── ITEMS

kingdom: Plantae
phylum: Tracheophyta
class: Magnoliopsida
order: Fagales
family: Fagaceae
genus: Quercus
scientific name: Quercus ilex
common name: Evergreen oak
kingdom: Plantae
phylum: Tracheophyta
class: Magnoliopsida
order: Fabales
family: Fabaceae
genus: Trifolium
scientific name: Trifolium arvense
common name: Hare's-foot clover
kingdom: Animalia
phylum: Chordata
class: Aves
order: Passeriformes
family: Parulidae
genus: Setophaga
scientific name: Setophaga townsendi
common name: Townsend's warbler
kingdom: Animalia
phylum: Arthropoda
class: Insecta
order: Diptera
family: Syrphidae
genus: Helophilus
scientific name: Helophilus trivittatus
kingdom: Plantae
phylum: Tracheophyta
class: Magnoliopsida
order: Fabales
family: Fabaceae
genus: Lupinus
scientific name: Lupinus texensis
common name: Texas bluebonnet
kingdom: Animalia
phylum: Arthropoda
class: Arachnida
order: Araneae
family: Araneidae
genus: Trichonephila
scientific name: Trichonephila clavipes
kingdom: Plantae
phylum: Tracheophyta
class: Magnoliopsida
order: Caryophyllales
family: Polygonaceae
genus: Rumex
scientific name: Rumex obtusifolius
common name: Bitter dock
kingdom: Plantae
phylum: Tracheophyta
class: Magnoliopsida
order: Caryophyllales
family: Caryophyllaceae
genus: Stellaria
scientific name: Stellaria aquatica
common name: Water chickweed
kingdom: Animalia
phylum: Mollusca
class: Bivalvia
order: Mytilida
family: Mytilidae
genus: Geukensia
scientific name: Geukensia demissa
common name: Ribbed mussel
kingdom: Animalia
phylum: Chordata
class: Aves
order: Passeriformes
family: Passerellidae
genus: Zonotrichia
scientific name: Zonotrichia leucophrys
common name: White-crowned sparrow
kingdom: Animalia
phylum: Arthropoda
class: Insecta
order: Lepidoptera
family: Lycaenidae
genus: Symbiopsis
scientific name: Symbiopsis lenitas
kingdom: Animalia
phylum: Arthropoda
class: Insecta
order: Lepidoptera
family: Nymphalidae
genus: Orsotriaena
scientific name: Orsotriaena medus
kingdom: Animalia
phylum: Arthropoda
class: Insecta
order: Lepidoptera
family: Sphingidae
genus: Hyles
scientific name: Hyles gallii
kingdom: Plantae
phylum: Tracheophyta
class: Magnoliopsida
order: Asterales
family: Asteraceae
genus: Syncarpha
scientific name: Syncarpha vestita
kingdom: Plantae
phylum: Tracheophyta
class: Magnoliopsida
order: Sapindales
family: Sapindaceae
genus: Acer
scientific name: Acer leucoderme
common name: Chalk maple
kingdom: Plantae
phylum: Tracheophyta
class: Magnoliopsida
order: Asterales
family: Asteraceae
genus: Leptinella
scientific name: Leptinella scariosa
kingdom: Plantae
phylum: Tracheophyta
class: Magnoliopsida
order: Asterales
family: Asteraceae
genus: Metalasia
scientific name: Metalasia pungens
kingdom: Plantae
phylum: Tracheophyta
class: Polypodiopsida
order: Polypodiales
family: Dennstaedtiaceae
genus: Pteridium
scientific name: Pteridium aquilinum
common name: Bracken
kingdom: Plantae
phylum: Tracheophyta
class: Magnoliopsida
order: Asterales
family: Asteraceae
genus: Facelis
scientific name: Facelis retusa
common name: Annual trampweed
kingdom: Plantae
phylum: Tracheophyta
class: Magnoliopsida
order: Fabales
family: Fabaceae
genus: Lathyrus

────

§ WHAT TO DO: Set down, word for word, the lines in the items above from the one containing "genus: Acer" through the one containing "family: Dennstaedtiaceae", including both of those lines.

§ EXERCISE SOLUTION:
genus: Acer
scientific name: Acer leucoderme
common name: Chalk maple
kingdom: Plantae
phylum: Tracheophyta
class: Magnoliopsida
order: Asterales
family: Asteraceae
genus: Leptinella
scientific name: Leptinella scariosa
kingdom: Plantae
phylum: Tracheophyta
class: Magnoliopsida
order: Asterales
family: Asteraceae
genus: Metalasia
scientific name: Metalasia pungens
kingdom: Plantae
phylum: Tracheophyta
class: Polypodiopsida
order: Polypodiales
family: Dennstaedtiaceae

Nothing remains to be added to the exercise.